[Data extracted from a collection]
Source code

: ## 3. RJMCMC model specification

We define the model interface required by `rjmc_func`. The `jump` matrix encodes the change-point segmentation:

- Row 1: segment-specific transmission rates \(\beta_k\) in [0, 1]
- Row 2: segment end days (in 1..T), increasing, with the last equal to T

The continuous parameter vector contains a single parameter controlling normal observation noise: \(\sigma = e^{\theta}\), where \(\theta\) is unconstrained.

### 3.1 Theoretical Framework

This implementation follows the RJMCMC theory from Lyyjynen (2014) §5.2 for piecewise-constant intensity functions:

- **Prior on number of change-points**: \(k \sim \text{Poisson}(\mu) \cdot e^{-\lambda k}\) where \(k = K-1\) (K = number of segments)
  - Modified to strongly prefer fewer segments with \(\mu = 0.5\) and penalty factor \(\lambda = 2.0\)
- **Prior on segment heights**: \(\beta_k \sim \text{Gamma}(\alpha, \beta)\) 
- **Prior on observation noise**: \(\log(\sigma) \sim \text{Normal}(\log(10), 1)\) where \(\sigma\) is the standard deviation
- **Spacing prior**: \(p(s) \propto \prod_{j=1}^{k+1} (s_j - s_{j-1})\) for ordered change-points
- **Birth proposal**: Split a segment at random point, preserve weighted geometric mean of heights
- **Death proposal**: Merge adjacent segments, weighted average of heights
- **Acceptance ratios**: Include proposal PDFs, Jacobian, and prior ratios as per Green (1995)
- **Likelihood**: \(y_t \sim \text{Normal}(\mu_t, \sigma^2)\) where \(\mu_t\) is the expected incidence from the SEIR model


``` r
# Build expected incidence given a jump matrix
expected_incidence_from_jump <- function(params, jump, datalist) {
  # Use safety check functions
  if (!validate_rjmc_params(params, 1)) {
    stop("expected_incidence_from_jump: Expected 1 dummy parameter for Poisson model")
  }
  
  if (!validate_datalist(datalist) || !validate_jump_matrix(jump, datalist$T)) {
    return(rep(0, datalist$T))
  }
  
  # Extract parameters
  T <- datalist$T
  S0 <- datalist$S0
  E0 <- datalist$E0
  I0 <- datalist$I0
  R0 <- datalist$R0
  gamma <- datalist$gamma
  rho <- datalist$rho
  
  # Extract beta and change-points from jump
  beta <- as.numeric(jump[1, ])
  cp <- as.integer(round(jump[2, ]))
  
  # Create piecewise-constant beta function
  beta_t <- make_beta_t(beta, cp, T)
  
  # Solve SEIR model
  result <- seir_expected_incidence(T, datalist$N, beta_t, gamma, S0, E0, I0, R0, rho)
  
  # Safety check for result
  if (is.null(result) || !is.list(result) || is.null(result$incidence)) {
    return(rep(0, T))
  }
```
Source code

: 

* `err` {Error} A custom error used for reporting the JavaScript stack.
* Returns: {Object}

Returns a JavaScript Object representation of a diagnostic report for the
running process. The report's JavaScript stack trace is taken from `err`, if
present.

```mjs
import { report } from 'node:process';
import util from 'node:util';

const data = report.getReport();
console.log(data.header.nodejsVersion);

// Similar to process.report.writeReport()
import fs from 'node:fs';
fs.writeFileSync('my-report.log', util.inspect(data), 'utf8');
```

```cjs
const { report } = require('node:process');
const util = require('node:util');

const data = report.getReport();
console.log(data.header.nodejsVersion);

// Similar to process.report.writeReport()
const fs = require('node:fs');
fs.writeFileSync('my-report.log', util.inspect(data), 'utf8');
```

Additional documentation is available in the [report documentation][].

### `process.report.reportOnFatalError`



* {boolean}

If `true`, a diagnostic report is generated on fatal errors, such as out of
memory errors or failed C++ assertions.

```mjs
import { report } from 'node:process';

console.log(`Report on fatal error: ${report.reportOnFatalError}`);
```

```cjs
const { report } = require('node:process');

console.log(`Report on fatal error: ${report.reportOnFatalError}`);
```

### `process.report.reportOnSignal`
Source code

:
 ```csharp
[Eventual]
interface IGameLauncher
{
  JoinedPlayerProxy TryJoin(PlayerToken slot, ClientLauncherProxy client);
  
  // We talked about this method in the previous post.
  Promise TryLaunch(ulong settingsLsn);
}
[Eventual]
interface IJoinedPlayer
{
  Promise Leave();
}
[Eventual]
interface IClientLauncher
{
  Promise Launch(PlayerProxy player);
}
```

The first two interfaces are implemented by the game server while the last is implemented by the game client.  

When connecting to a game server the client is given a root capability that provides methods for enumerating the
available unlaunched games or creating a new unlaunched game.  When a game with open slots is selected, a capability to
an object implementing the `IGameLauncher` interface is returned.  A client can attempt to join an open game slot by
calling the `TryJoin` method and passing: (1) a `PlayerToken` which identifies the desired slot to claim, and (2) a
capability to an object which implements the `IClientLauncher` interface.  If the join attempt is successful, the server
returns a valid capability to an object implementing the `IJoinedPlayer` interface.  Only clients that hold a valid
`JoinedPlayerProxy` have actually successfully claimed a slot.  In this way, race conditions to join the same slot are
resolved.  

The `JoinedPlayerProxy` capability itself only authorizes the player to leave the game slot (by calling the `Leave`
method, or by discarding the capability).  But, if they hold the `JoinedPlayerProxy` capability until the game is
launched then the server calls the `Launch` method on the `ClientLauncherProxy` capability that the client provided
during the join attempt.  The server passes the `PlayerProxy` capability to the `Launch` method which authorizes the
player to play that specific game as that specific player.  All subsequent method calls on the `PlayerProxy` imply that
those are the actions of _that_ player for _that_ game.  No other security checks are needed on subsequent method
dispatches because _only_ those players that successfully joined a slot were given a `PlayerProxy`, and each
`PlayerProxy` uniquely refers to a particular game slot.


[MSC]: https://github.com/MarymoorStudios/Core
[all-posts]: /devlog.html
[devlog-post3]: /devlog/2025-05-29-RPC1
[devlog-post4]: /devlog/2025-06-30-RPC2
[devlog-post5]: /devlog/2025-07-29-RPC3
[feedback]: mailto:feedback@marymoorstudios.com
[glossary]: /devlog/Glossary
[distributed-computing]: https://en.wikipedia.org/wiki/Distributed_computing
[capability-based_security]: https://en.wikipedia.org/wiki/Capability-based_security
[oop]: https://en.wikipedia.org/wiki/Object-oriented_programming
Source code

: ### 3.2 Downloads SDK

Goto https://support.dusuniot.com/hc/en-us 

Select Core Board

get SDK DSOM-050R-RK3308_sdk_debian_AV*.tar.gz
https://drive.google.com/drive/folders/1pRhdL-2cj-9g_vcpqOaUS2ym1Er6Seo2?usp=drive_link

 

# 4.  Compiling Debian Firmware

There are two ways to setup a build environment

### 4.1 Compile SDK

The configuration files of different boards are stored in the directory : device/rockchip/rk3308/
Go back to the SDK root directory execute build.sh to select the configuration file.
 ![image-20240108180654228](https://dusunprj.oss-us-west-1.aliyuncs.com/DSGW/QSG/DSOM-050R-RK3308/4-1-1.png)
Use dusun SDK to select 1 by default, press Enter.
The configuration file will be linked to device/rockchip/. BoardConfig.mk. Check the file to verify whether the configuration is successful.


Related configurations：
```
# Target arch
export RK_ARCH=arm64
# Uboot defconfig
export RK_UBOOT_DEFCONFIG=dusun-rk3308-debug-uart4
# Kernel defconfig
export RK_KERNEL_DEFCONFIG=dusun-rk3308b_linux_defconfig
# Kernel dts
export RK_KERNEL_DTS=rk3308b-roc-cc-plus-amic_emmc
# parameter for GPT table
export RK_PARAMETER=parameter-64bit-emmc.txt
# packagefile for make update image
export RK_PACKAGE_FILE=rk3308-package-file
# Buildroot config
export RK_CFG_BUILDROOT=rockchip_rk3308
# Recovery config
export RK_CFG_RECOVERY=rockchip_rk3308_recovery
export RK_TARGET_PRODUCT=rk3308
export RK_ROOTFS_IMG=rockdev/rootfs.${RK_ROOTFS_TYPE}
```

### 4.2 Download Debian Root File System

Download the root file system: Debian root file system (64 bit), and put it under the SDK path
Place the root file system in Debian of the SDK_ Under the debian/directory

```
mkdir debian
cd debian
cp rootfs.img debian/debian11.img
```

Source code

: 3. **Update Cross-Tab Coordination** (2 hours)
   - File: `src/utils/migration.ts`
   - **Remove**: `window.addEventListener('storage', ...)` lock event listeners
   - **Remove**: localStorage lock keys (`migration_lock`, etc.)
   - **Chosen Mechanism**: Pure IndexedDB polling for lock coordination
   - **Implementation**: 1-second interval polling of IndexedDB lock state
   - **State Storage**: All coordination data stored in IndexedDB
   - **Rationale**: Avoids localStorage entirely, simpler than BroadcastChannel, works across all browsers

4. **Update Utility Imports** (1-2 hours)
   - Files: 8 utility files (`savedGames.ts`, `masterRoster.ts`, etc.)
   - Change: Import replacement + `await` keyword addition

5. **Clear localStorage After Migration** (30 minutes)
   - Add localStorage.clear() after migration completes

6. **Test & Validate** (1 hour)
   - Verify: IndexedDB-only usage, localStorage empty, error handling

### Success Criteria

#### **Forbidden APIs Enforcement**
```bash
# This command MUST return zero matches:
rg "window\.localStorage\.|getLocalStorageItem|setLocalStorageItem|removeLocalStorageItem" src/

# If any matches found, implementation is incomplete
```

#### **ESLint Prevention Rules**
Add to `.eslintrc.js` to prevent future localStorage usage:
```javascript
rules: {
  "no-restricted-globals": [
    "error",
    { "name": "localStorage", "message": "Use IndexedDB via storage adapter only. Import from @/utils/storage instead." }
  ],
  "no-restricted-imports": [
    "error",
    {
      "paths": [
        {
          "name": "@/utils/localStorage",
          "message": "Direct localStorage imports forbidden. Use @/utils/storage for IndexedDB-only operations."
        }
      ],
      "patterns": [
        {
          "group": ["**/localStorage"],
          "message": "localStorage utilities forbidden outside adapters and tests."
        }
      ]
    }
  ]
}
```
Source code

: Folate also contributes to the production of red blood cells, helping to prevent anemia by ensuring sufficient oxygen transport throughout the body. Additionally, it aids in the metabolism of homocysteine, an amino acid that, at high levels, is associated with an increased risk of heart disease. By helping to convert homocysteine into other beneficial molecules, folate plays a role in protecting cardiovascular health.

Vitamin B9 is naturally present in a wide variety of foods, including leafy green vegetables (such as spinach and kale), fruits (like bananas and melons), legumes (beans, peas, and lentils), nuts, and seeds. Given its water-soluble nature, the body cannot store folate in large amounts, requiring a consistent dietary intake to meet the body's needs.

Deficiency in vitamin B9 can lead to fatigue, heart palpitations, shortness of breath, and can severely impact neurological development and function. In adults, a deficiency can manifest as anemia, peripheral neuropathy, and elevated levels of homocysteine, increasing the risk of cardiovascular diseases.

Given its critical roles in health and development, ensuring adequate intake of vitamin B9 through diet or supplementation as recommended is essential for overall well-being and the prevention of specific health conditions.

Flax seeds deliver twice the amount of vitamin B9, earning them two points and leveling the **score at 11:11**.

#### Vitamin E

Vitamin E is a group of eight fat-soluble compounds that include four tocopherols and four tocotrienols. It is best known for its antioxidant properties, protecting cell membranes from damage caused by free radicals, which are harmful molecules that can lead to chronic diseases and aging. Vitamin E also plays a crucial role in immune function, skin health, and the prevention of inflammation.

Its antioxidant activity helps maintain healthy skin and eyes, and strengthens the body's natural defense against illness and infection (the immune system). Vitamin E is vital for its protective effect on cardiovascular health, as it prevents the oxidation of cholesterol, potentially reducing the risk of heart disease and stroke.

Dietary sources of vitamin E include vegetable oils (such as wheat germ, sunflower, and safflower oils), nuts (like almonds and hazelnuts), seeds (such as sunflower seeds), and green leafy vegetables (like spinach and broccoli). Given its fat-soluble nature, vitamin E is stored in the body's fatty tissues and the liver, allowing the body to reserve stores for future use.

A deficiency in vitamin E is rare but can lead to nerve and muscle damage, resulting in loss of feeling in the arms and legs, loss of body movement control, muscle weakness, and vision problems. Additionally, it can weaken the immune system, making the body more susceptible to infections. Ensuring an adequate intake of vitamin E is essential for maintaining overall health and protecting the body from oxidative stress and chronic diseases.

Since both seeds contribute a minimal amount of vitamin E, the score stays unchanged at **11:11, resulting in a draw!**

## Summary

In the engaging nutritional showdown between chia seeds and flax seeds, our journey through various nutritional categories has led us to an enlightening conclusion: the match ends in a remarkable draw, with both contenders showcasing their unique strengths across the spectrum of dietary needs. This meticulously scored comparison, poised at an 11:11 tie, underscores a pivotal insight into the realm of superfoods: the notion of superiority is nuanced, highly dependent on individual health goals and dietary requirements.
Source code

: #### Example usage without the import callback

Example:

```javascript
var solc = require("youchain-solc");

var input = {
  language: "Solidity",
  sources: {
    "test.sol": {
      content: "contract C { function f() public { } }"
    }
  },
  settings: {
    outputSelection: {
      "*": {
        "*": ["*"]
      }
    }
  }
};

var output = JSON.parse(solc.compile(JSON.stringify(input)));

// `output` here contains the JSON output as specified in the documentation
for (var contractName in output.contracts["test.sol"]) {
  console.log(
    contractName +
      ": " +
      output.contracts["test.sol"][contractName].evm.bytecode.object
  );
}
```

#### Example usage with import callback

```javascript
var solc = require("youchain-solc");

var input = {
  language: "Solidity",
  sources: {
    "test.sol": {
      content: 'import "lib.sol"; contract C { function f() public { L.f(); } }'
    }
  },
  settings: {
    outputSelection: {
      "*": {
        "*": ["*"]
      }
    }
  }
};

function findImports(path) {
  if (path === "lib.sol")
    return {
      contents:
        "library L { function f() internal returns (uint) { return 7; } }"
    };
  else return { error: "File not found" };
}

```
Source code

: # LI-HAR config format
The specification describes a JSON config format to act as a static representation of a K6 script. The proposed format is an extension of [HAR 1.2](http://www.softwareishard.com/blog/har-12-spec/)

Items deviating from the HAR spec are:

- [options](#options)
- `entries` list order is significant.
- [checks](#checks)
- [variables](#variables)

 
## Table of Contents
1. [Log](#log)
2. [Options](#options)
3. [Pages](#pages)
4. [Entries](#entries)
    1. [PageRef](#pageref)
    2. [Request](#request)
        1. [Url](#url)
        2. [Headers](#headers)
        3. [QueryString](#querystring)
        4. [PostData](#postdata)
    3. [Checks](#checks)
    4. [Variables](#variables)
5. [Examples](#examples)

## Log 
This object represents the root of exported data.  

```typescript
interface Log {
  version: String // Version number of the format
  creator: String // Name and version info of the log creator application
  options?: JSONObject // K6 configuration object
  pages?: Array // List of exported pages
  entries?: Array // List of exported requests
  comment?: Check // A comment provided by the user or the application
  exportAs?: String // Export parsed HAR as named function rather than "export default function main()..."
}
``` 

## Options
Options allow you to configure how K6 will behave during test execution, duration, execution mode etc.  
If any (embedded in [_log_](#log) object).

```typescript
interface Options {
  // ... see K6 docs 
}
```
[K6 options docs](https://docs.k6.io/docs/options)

--- Exercise brief ---
Copy each line, exactly, that falls between the line containing "Items deviating from" and the end of the entries, both included.

--- Written solution ---
Items deviating from the HAR spec are:

- [options](#options)
- `entries` list order is significant.
- [checks](#checks)
- [variables](#variables)

 
## Table of Contents
1. [Log](#log)
2. [Options](#options)
3. [Pages](#pages)
4. [Entries](#entries)
    1. [PageRef](#pageref)
    2. [Request](#request)
        1. [Url](#url)
        2. [Headers](#headers)
        3. [QueryString](#querystring)
        4. [PostData](#postdata)
    3. [Checks](#checks)
    4. [Variables](#variables)
5. [Examples](#examples)

## Log 
This object represents the root of exported data.  

```typescript
interface Log {
  version: String // Version number of the format
  creator: String // Name and version info of the log creator application
  options?: JSONObject // K6 configuration object
  pages?: Array // List of exported pages
  entries?: Array // List of exported requests
  comment?: Check // A comment provided by the user or the application
  exportAs?: String // Export parsed HAR as named function rather than "export default function main()..."
}
``` 

## Options
Options allow you to configure how K6 will behave during test execution, duration, execution mode etc.  
If any (embedded in [_log_](#log) object).

```typescript
interface Options {
  // ... see K6 docs 
}
```
[K6 options docs](https://docs.k6.io/docs/options)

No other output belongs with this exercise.